With one of the original bridge posts out, I tried to see if the bridge posts supplied with the Korean-made WVS 50 II K would fit. I found the WVS 50's posts much larger and if I wanted to use them, I would have to remove the original bushings and drill larger holes in the guitar's body to accomodate the larger bushings.  A major modification, and unnecessary. Not that I would have the skill, tools, or the daring to carry out such a mod on a Tyler guitar!

I cleaned up the slight bit of gunk buildup off the original bridge posts with a toothpick and cotton bud and lubed up the groove where the bridge would contact with the posts with Graphit-All.  As expected, the new Korean Wilkinson bridge worked fine on the US-bridge posts, pivoting nicely once the tremelo springs were reattached.

I tried to see if the original VS100's tremelo arm would fit the slot on the new bridge, and it did. The only thing was that the VS100's trem arm sits unusually high on the WVS 50 bridge -- the tremelo arm slot on the VS100 is about an inch deeper. The tremelo arm that came with the WVS50 is made from a hollowed piece of metal but works just fine.

Imperial Versus Metric - Why, Why, Why?

And this was where I came upon a major problem.

The bridge posts must have moved when I was cleaning them because the guitar's action had become unplayably low for some reason when I put a pack of fresh strings on. I needed to raise the two bridge posts and the metric-sized wrenches I had on hand were either slightly too large or slightly too small. And my old set of 16ths of an inch, US-sized hex wrenches were nowhere to be found.

Since it was a Monday, and I really wanted to play my Tyler that evening, it dawned on me that if I was to loosen the strings, remove the bridge and adjust the bridge posts by hand, I could very possibly raise the action up to where I needed it to be!

So that's exactly what I did.

Fortunately the Tyler came with locking Sperzel tuners so the strings remained firmly attached at the tuner end when the bridge was removed. I managed to turn the bridge posts, bringing them up by just a hair before they refused to turn anymore without a proper tool.
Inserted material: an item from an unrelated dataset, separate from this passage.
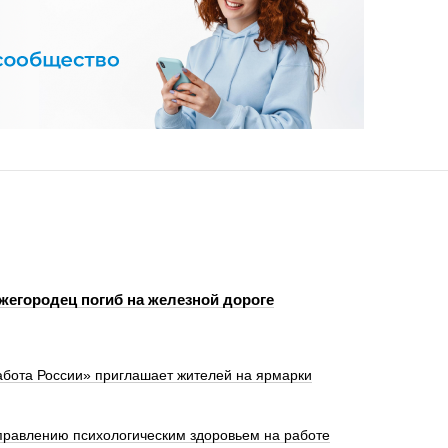
жегородец погиб на железной дороге
абота России» приглашает жителей на ярмарки
правлению психологическим здоровьем на работе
Reattaching the bridge and trem springs, the action was still too low but playable, without fretting out too much on string bends. I deemed the setup gig-worthy but decided to ask my good buddy Keane to see if he happened to have a non-metric set of hex wrenches. He said that he might and would come by my gig that night with a few different sized wrenches.

wilkinson WVS50IIK bridge
Wilkinson WVS50IIK installed

I was a little uncomfortable playing the first set with such a low action on the Tyler, having to watch my bends on certain notes that were most likely to fret out. But thankfully Keane showed up the during the middle of the set and I was able to do a quick adjustment, raising the action up to where the Tyler could wail uninhibitedly once again.

Thanks Keane! Both you and Liverpool rock!

The Verdict

As expected, the WVS 50 II K performed very well, from subtle wiggles to divebombs. Frankly, I could not tell the difference in tone or sustain between this Korean-made bridge and the old US-made VS100. But I did notice that the WVS 50 feels a little more solid when I rest my hand on it and the block saddles feel smoother unlike the bent saddles.

Or maybe it was all that rust on the old VS100.